Pourtant, dans l’ensemble et malgré ces difficultés, la population slovaque reste étonnamment optimiste, se disant satisfaite de ses conditions de vie à 60% en ce début 2008, selon une étude de la Banque mondiale, révélant ainsi une confiance dans le processus de réforme et d’intégration européenne.
Des atouts indéniables qui révèlent un dynamisme européen
Le parallèle est fort limité vu les dimensions géoéconomiques des deux Etats, mais les chiffres méritent la comparaison : la croissance slovaque est à la hauteur de la croissance chinoise. Alors que les Etats d’Europe occidentale peinent à favoriser le sacro-saint indicateur de santé économique, Bratislava peut quant à elle se targuer de 9% de croissance annuelle. Il est clair que le cocktail des réformes structurelles, maîtrise des indicateurs et efforts de la population, joue à plein. Les exportations augmentent ainsi de 23,8% (augmentation de richesses), les importations de 9,2% (révélateur de la demande interne), et les investissements de 6,7%.

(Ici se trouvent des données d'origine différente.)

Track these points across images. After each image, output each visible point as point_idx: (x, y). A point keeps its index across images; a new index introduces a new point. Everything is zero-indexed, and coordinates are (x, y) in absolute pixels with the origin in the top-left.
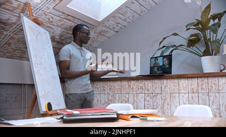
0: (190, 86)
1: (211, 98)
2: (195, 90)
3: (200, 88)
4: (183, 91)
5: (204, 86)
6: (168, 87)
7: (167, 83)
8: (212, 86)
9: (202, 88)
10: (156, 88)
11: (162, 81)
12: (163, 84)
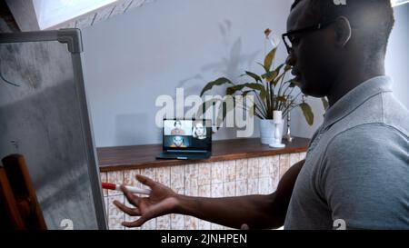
0: (225, 172)
1: (250, 186)
2: (232, 178)
3: (238, 173)
4: (216, 181)
5: (243, 171)
6: (196, 176)
7: (195, 170)
8: (251, 170)
9: (240, 174)
10: (176, 180)
11: (186, 166)
12: (188, 172)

Et la Slovaquie joue également en terme commercial à plein l’intégration européenne, ses premiers clients étant l’Allemagne, la République tchèque, l’Italie, la Pologne, l’Autriche, la Hongrie, la France et les Pays-Bas. En ce qui concerne les importations, Allemagne et République tchèque restent aux premières places, la Russie et la Hongrie suivant. Le positionnement centre-européen de la Slovaquie n’y est évidemment pas pour rien. Et même la géologie aide le pays puisque la Slovaquie jouit, sur les chiffres de 2004, de six mois d’avance de réserves en pétrole et de deux ans et demi de réserves en gaz par rapport à sa consommation, ce qui limite sa dépendance vis-à-vis de la Russie.
La Hongrie peut-elle profiter du « modèle slovaque » ?

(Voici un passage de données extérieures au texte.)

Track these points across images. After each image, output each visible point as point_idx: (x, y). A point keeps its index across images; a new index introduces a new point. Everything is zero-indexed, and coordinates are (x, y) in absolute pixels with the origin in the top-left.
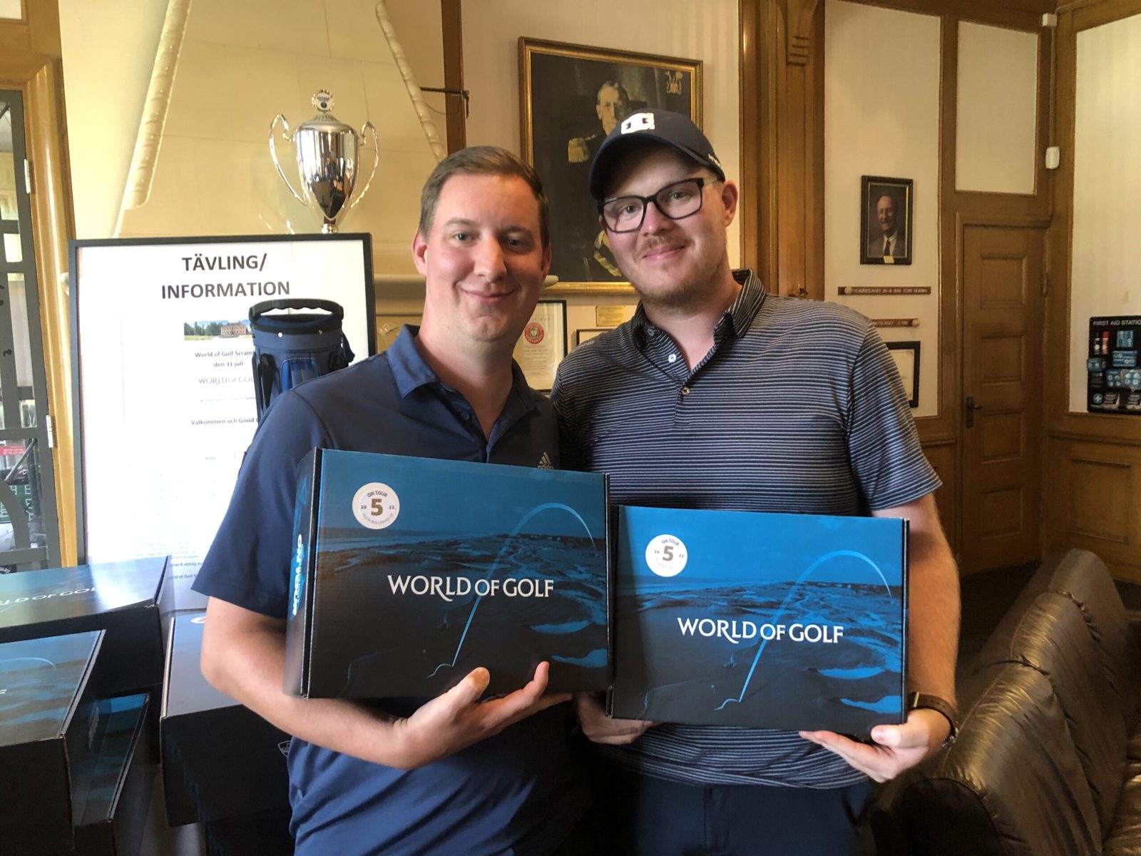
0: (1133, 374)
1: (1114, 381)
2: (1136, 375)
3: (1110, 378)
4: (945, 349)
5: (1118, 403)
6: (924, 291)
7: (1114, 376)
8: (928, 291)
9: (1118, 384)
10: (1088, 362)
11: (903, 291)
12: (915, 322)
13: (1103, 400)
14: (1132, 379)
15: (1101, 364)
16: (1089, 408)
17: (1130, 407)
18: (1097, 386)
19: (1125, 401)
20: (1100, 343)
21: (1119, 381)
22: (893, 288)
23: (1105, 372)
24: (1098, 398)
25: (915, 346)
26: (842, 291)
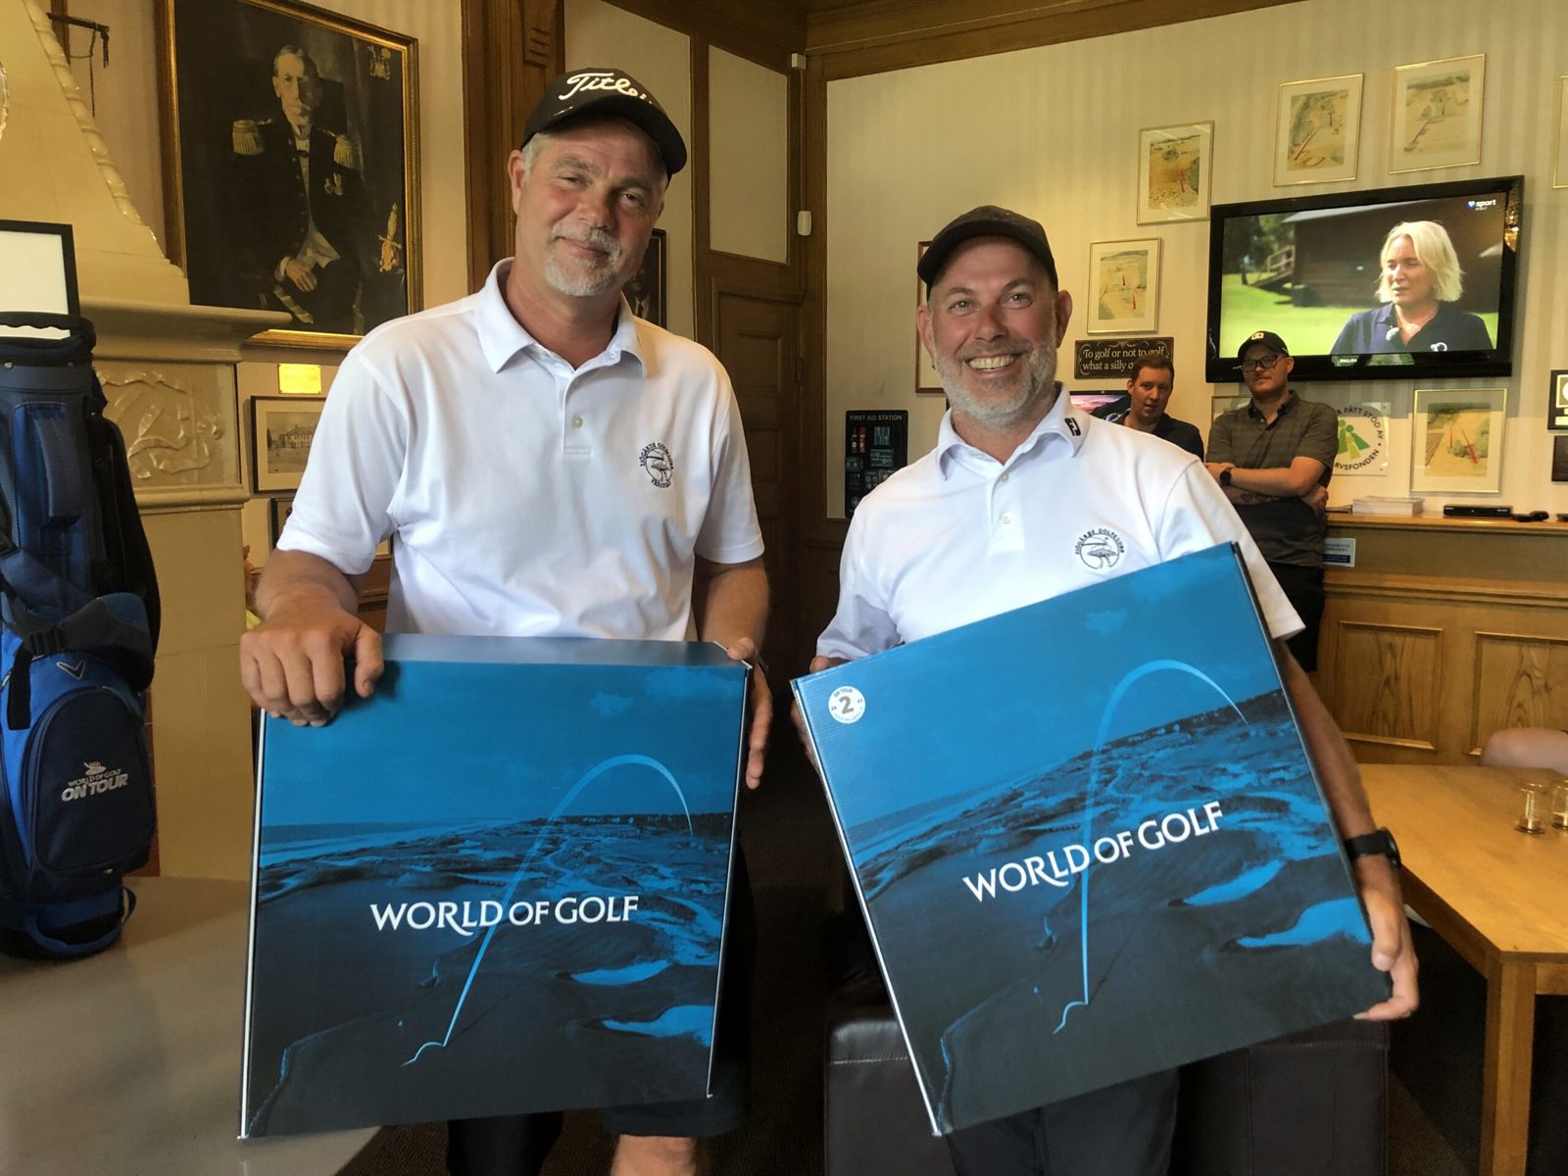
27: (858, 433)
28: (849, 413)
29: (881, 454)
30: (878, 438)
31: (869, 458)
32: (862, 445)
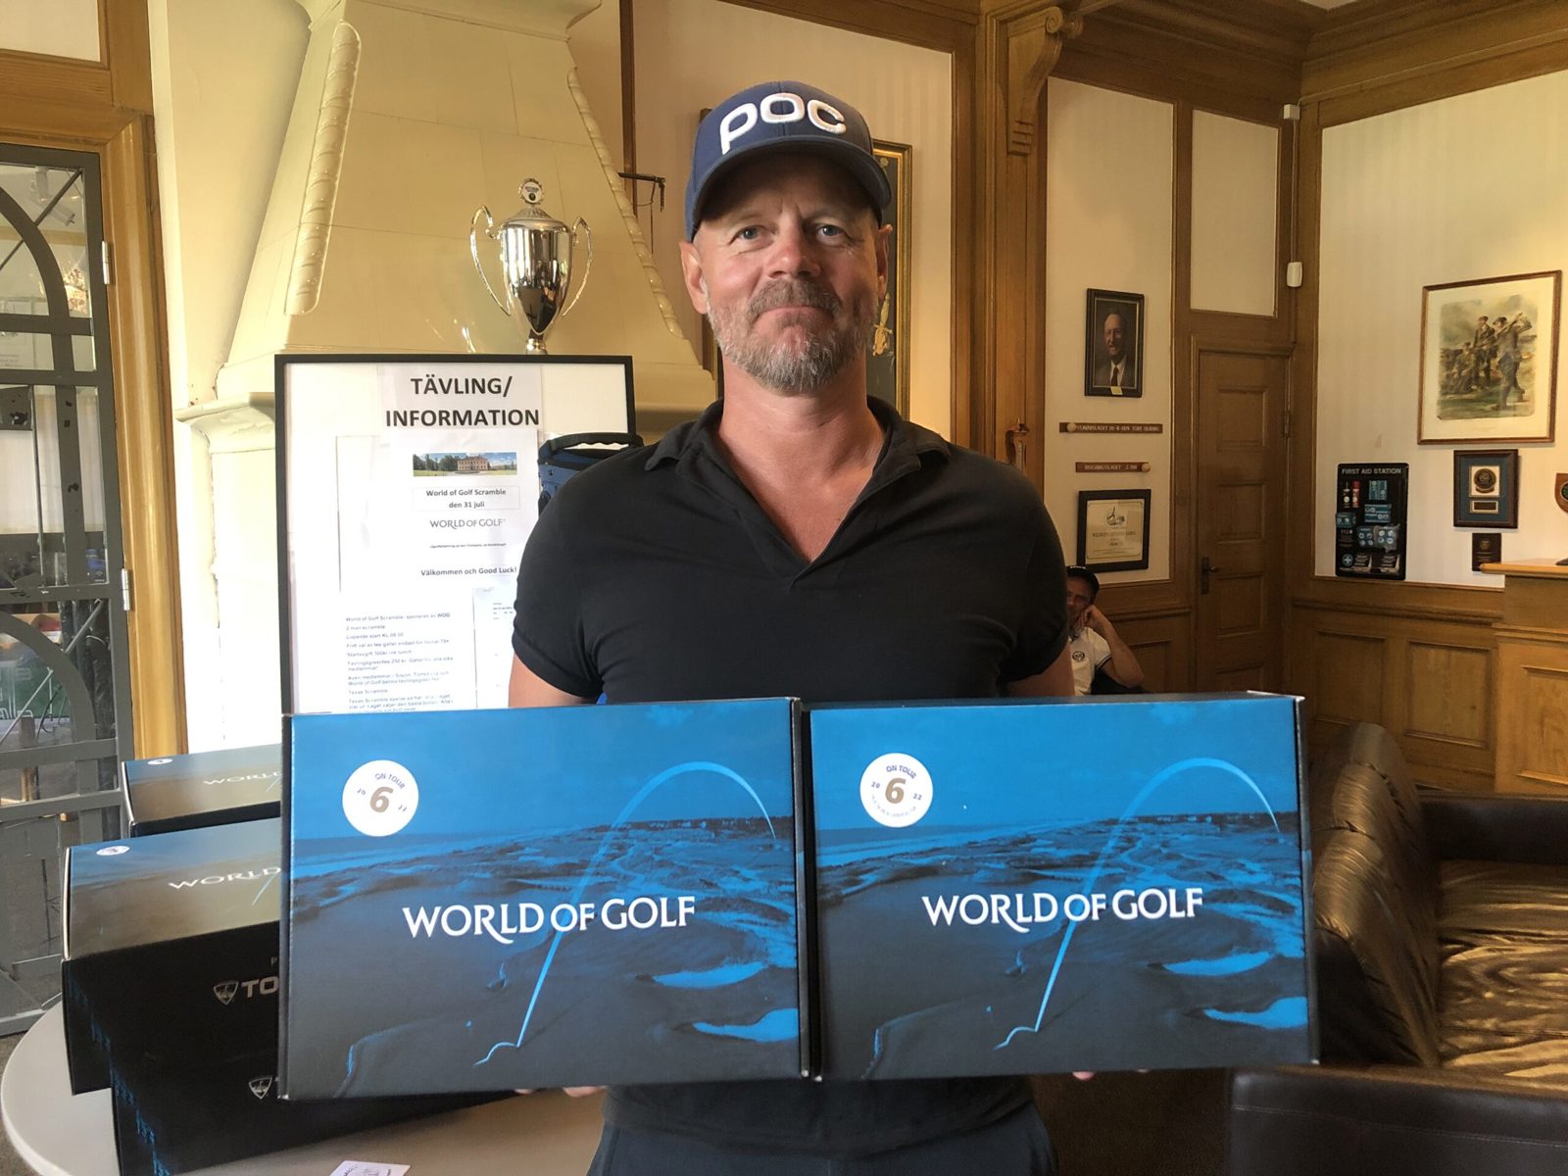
0: (1386, 531)
1: (1366, 540)
2: (1390, 533)
3: (1361, 536)
4: (1177, 500)
5: (1370, 565)
6: (1155, 429)
7: (1365, 533)
8: (1159, 428)
9: (1371, 543)
10: (1337, 517)
11: (1131, 429)
12: (1145, 467)
13: (1354, 562)
14: (1386, 536)
15: (1351, 521)
16: (1338, 572)
17: (1383, 570)
18: (1347, 545)
19: (1378, 563)
20: (1350, 495)
21: (1372, 540)
22: (1121, 425)
23: (1355, 529)
24: (1348, 560)
25: (1145, 495)
26: (1064, 428)
27: (1351, 487)
28: (1341, 467)
29: (1377, 509)
30: (1373, 493)
31: (1364, 512)
32: (1355, 499)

L’écart entre la Hongrie et la Slovaquie semble donc être assez net. En cette période post-référendaire, il est intéressant d’observer que ce qui est considéré comme la principale raison du succès de l’économie slovaque est le contrôle du déficit budgétaire (2,5% en 2007 d’après le Premier ministre slovaque Robert Fico), une dette qui n’explose pas (43,6% du PIB en 2006), et la maîtrise de l’inflation (7,6% en 2004, 4,5% en 2006).
Mais il est vrai que si la croissance hongroise représente la moitié de la croissance slovaque (environ 4% pour la Hongrie, 9 pour la Slovaquie), les structures sont différentes. Le taux de chômage est par exemple moindre en Hongrie : 6,7% en 2007 contre 11% en Slovaquie. Et si la population active est plus importante, ce n’est pas le cas, rapporté à l’ensemble de la population. Relativement donc, les salariés doivent supporter plus de personnes (1 actif pour 1,4 non actif en Hongrie, 1/1 en Slovaquie).
Il s’avérerait donc intéressant pour la Hongrie d’engager une réduction de la pression fiscale sur les actifs afin - ne serait-ce qu’à l’échelon national - d’enclencher un cercle fiscal vertueux et de parer ainsi à l’économie grise. Par ailleurs, la Slovaquie maintient une politique active en termes social, éducatif, de santé et d’infrastructures, ce qui est à même d’attirer les investissements directs étrangers (IDE) et d’inciter la population à assumer les charges fiscales.
Autre exemple intéressant de la Slovaquie dans sa marche vers l’euro : les taux d’intérêt sont stables pour la couronne slovaque (4,1%), en diminution forcée et progressive pour le forint hongrois (de 6,8% en 2005 à 5,5% en 2007), un double bénéfice puisque la stabilité ainsi qu’un taux plus bas favorisent les IDE.